Not everyone has a family full of sunshine and rainbows. I make the effort (my mother NEVER calls or emails me - I'm expected to call her, yet if I call just for a chat, without a reason for calling - I get wrong for that), I keep the lines of communication open - but I keep my own counsel on most things because emotionally it's safer for me than risking a barrage of my mother at her worst.
It's just the cycle in my family - manipulative, often emotionally brutal mother, produces the same... perhaps it's a blessing that my body sees fit to break the line of doom.
My mother is the archetypal dotty old lady - she's at the point where she just doesn't care what anyone thinks any more. Which is nice, but means she's somewhat blunter than she used to be, which although it can be very interesting when she's blunt about others, it's less so when it's about me!

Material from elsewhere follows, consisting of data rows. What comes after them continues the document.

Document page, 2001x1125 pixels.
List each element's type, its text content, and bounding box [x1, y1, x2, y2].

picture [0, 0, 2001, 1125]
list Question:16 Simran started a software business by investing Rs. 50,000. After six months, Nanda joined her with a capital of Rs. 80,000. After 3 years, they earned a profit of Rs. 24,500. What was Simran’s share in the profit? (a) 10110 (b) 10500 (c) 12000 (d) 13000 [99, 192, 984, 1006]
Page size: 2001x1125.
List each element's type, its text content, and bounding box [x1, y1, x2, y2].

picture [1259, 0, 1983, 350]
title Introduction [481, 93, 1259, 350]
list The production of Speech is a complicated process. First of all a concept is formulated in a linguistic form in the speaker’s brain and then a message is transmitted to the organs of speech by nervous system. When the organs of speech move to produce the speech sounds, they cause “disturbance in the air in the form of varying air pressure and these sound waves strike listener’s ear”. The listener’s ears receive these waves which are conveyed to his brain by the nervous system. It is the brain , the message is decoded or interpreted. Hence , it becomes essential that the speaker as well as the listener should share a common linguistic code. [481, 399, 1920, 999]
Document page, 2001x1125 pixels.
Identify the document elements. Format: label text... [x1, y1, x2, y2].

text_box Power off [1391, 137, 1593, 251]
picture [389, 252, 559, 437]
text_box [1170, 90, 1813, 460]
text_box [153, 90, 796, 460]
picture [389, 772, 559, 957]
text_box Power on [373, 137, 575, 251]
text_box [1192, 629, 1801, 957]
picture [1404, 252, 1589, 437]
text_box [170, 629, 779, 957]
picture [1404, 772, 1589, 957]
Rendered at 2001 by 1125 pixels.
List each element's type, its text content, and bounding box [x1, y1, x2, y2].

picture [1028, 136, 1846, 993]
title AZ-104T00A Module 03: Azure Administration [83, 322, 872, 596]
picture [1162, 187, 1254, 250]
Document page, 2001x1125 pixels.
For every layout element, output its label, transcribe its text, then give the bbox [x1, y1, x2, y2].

However. I have never leant on her emotionally, financially or in any other way, and wouldn't know where to begin...
She's not nasty, stand-offish or anything like that - I just think her sons were raised to be stiff upper-lipped emotionally repressed old-fashioned types.
With the greatest of respect to everyone who replied - I "lost my mum" when I was 11 years old to a horrendous illness however she did not die until I was 25. She spent all these years in and out out of hospital in a gereatic unit (aged 47 at the time because there was no-where else "to put her!") I have never experienced the "mumsy things" that my friends did/do however I do now with my children. I adored my mum as did my father, who did not expect to be left with a young family of 6 to raise as well as a disabled, bed-ridden wife to look after (aged 9 to 19.) I did not have a "fluffy up-bringing" however what I have done, now that I am the same age that my mother was, is volunteer to help other families with "young carers!"
It is only a washing machine!!!!!!!!!!!!!!!!!!!!!!!!
Hi Elle, I hope my post didn't offend also, as that was not my intention. I was merely saying that, although different circumstances, I didn't have that closeness and trust as my friends had. I would have loved and still would, to have that bond where I can talk my heart out, but can not. So everything I have gets kept for me, bottled and put away . I too am trying to be different for my children. Best wishes. Fig
I don't think my mother and I had a fluffy relationship - far from it. We battled lots.
But it was a solid relationship, on the whole, dependable and I am glad we had it. Although both of us only realised this when I was in my 30s.
With all respect to those of you who did not have a close relationship with their mother - please don't fall into the trap of thinking that it cannot happen, and please don't envy me mine.
I was lucky - but I also grew up without a father. I was then again lucky in that my mother chose a partner who I now consider my father, but that was a long process.
I did not have a fluffy childhood or young adulthood in anyway - I appreciated later what I had, for what it was.
And I pass on to my children what I now appreciate - and also what I never, ever had. Such as cuddles.